[Opening Source data section]

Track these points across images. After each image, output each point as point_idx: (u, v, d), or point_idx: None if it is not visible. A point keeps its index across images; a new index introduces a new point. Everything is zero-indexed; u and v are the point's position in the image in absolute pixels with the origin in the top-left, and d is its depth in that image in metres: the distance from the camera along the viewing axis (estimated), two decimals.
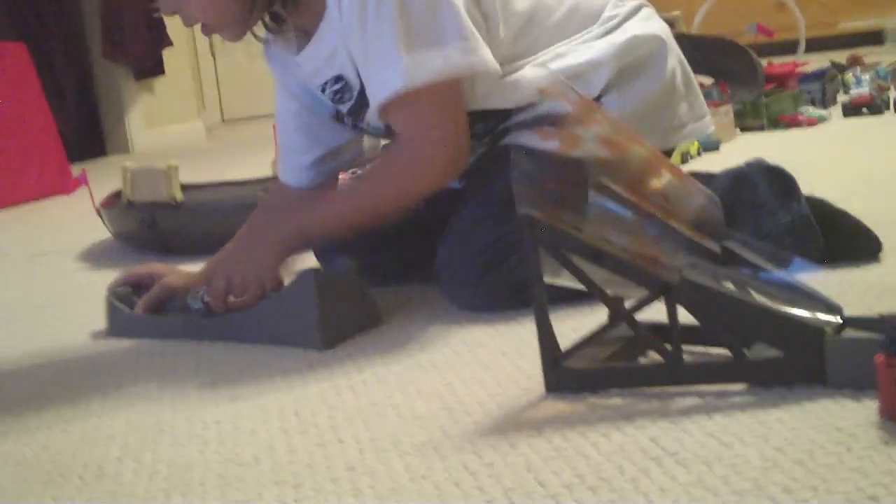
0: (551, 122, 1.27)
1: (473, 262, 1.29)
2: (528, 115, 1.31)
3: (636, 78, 1.37)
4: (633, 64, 1.36)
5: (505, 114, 1.35)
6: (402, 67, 1.23)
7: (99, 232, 2.23)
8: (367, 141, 1.52)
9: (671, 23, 3.15)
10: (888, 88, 2.77)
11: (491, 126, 1.37)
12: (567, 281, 0.98)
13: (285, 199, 1.51)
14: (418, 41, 1.24)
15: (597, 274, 0.96)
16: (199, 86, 5.45)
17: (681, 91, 1.42)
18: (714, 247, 0.99)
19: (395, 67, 1.24)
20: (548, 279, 0.98)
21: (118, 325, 1.43)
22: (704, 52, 2.76)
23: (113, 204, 2.12)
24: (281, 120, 1.50)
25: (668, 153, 1.46)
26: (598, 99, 1.34)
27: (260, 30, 1.39)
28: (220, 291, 1.33)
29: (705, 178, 1.32)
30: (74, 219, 2.67)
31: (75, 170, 3.33)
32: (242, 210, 1.91)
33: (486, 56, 1.27)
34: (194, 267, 1.54)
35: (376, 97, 1.27)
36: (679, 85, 1.42)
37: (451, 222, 1.34)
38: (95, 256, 2.09)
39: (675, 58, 1.42)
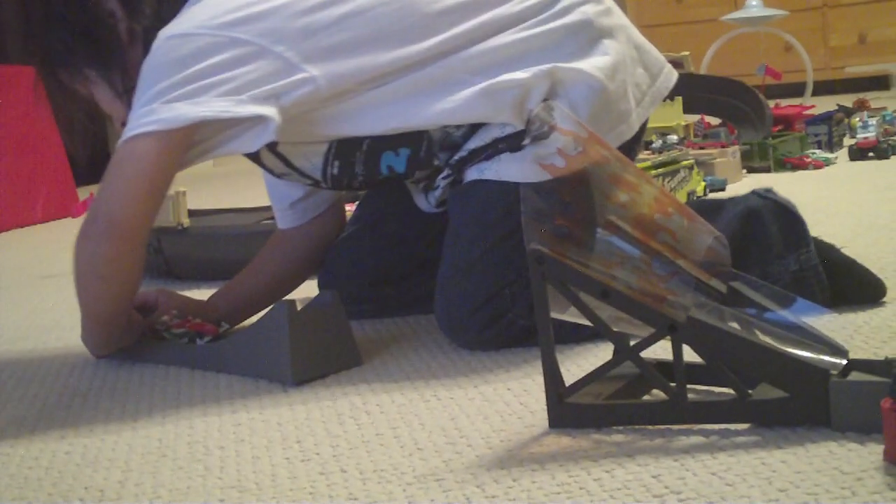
0: (510, 146, 1.27)
1: (473, 317, 1.27)
2: (483, 142, 1.29)
3: (578, 84, 1.27)
4: (566, 78, 1.27)
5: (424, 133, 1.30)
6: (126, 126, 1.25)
7: None
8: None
9: (679, 63, 3.17)
10: (894, 133, 2.78)
11: (423, 155, 1.32)
12: (573, 317, 0.99)
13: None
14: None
15: (603, 311, 0.97)
16: None
17: (633, 58, 1.33)
18: (721, 287, 0.99)
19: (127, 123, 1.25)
20: (553, 315, 0.98)
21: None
22: (712, 93, 2.78)
23: None
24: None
25: (642, 131, 1.38)
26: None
27: None
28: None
29: (713, 207, 1.31)
30: None
31: (82, 193, 3.34)
32: (247, 237, 1.93)
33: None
34: (199, 293, 1.54)
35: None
36: (630, 56, 1.32)
37: (440, 272, 1.31)
38: None
39: (612, 34, 1.32)
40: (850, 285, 1.30)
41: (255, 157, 1.38)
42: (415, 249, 1.48)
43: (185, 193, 2.01)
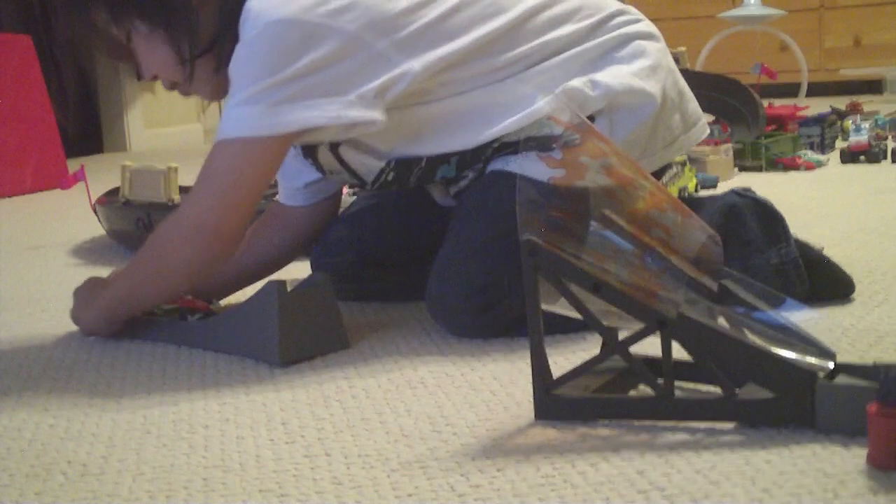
0: (540, 145, 1.28)
1: (467, 303, 1.27)
2: (516, 137, 1.30)
3: (627, 110, 1.32)
4: (622, 103, 1.32)
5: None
6: (224, 118, 1.24)
7: (93, 228, 2.22)
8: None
9: (675, 58, 3.17)
10: (886, 137, 2.79)
11: (468, 156, 1.34)
12: (563, 309, 0.99)
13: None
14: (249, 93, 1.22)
15: (594, 304, 0.97)
16: None
17: (674, 103, 1.38)
18: (712, 284, 0.99)
19: (225, 115, 1.24)
20: (544, 306, 0.98)
21: None
22: (707, 90, 2.77)
23: (109, 202, 2.12)
24: None
25: (664, 170, 1.45)
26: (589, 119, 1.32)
27: None
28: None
29: (693, 204, 1.32)
30: (69, 214, 2.66)
31: (71, 165, 3.32)
32: None
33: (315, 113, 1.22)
34: None
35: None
36: (672, 98, 1.37)
37: (441, 253, 1.32)
38: (88, 253, 2.09)
39: (667, 73, 1.37)
40: (822, 281, 1.33)
41: (310, 152, 1.38)
42: (416, 239, 1.48)
43: (177, 169, 2.00)
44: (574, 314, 0.98)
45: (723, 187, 2.35)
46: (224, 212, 1.26)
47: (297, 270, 1.55)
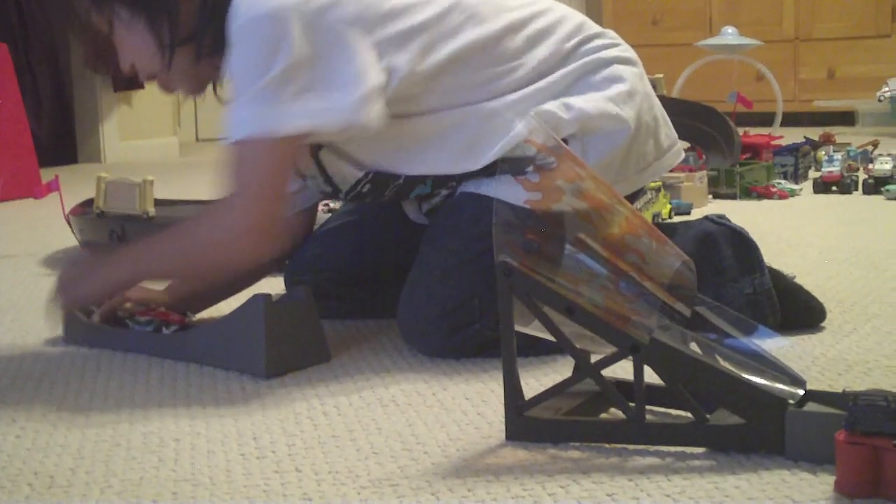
0: (514, 167, 1.28)
1: (437, 325, 1.27)
2: (489, 160, 1.30)
3: (600, 134, 1.32)
4: (596, 128, 1.32)
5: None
6: (233, 118, 1.24)
7: (66, 239, 2.21)
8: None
9: (652, 85, 3.19)
10: (858, 169, 2.82)
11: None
12: (537, 331, 0.99)
13: None
14: (260, 92, 1.22)
15: (568, 327, 0.97)
16: (177, 102, 5.43)
17: (649, 128, 1.38)
18: (685, 310, 1.00)
19: (234, 115, 1.24)
20: (517, 328, 0.98)
21: (73, 332, 1.42)
22: (683, 117, 2.79)
23: (83, 213, 2.11)
24: None
25: (637, 195, 1.45)
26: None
27: None
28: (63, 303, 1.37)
29: (667, 231, 1.33)
30: (42, 223, 2.64)
31: (44, 175, 3.30)
32: None
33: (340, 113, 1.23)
34: (159, 283, 1.53)
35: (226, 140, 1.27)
36: (647, 124, 1.37)
37: (411, 275, 1.32)
38: (60, 263, 2.07)
39: (643, 99, 1.37)
40: (793, 309, 1.34)
41: None
42: (391, 256, 1.48)
43: (152, 182, 1.99)
44: (547, 336, 0.99)
45: (696, 214, 2.37)
46: (265, 210, 1.26)
47: (270, 286, 1.55)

[Closing Source data section]

> _What the exercise asks_:
What is needed is the whole listing again, exactly as written, with the images left out.

> _Solution to this problem_:
Track these points across images. After each image, output each point as point_idx: (u, v, d), or point_idx: None if it is not visible. A point keeps its index across images; a new index introduces a new point. Everything is zero-indexed; u and v are the point's position in the image in absolute pixels with the origin in the top-left, and d is its depth in that image in metres: the distance from the camera along the viewing axis (estimated), two decimals.
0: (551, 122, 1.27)
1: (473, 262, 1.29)
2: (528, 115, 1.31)
3: (636, 78, 1.37)
4: (633, 64, 1.36)
5: (505, 114, 1.35)
6: (402, 67, 1.23)
7: (99, 232, 2.23)
8: (367, 141, 1.52)
9: (671, 23, 3.15)
10: (888, 88, 2.77)
11: (491, 126, 1.37)
12: (567, 281, 0.98)
13: (285, 199, 1.51)
14: (418, 41, 1.24)
15: (597, 274, 0.96)
16: (199, 86, 5.45)
17: (681, 91, 1.42)
18: (714, 247, 0.99)
19: (395, 67, 1.24)
20: (548, 279, 0.98)
21: (118, 325, 1.43)
22: (704, 52, 2.76)
23: (113, 204, 2.12)
24: (281, 120, 1.50)
25: (668, 153, 1.46)
26: (598, 99, 1.34)
27: (260, 30, 1.39)
28: (220, 291, 1.33)
29: (705, 178, 1.32)
30: (74, 219, 2.67)
31: (75, 170, 3.33)
32: (242, 210, 1.91)
33: (486, 56, 1.27)
34: (194, 267, 1.54)
35: (376, 97, 1.27)
36: (679, 85, 1.42)
37: (451, 222, 1.34)
38: (95, 256, 2.09)
39: (675, 58, 1.42)
0: (510, 146, 1.27)
1: (473, 317, 1.27)
2: (483, 142, 1.29)
3: (578, 84, 1.27)
4: (566, 78, 1.27)
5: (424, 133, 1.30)
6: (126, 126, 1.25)
7: None
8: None
9: (679, 63, 3.17)
10: (894, 133, 2.78)
11: (423, 155, 1.32)
12: (573, 317, 0.99)
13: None
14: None
15: (603, 311, 0.97)
16: None
17: (633, 58, 1.33)
18: (721, 287, 0.99)
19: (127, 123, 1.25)
20: (553, 315, 0.98)
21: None
22: (712, 93, 2.78)
23: None
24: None
25: (642, 131, 1.38)
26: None
27: None
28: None
29: (713, 207, 1.31)
30: None
31: (82, 193, 3.34)
32: (247, 237, 1.93)
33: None
34: (199, 293, 1.54)
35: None
36: (630, 56, 1.32)
37: (440, 272, 1.31)
38: None
39: (612, 34, 1.32)
40: (850, 285, 1.30)
41: (255, 157, 1.38)
42: (415, 249, 1.48)
43: (185, 193, 2.01)
0: (540, 145, 1.28)
1: (467, 303, 1.27)
2: (516, 137, 1.30)
3: (627, 110, 1.32)
4: (622, 103, 1.32)
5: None
6: (224, 118, 1.24)
7: (93, 228, 2.22)
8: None
9: (675, 58, 3.17)
10: (886, 137, 2.79)
11: (468, 156, 1.34)
12: (563, 309, 0.99)
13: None
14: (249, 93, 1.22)
15: (594, 304, 0.97)
16: None
17: (674, 103, 1.38)
18: (712, 284, 0.99)
19: (225, 115, 1.24)
20: (544, 306, 0.98)
21: None
22: (707, 90, 2.77)
23: (109, 202, 2.12)
24: None
25: (664, 170, 1.45)
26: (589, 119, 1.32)
27: None
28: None
29: (693, 204, 1.32)
30: (69, 214, 2.66)
31: (71, 165, 3.32)
32: None
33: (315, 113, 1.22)
34: None
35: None
36: (672, 98, 1.37)
37: (441, 253, 1.32)
38: (88, 253, 2.09)
39: (667, 73, 1.37)
40: (822, 281, 1.33)
41: (310, 152, 1.38)
42: (416, 239, 1.48)
43: (177, 169, 2.00)
44: (574, 314, 0.98)
45: (723, 187, 2.35)
46: (224, 212, 1.26)
47: (297, 270, 1.55)
0: (514, 167, 1.28)
1: (437, 325, 1.27)
2: (489, 160, 1.30)
3: (600, 134, 1.32)
4: (596, 128, 1.32)
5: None
6: (233, 118, 1.24)
7: (66, 239, 2.21)
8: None
9: (652, 85, 3.19)
10: (858, 169, 2.82)
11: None
12: (537, 331, 0.99)
13: None
14: (260, 92, 1.22)
15: (568, 327, 0.97)
16: (177, 102, 5.43)
17: (649, 128, 1.38)
18: (685, 310, 1.00)
19: (234, 115, 1.24)
20: (517, 328, 0.98)
21: (73, 332, 1.42)
22: (683, 117, 2.79)
23: (83, 213, 2.11)
24: None
25: (637, 195, 1.45)
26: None
27: None
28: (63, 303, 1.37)
29: (667, 231, 1.33)
30: (42, 223, 2.64)
31: (44, 175, 3.30)
32: None
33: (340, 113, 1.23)
34: (159, 283, 1.53)
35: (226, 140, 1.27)
36: (647, 124, 1.37)
37: (411, 275, 1.32)
38: (60, 263, 2.07)
39: (643, 99, 1.37)
40: (793, 309, 1.34)
41: None
42: (391, 256, 1.48)
43: (152, 182, 1.99)
44: (547, 336, 0.99)
45: (696, 214, 2.37)
46: (265, 210, 1.26)
47: (270, 286, 1.55)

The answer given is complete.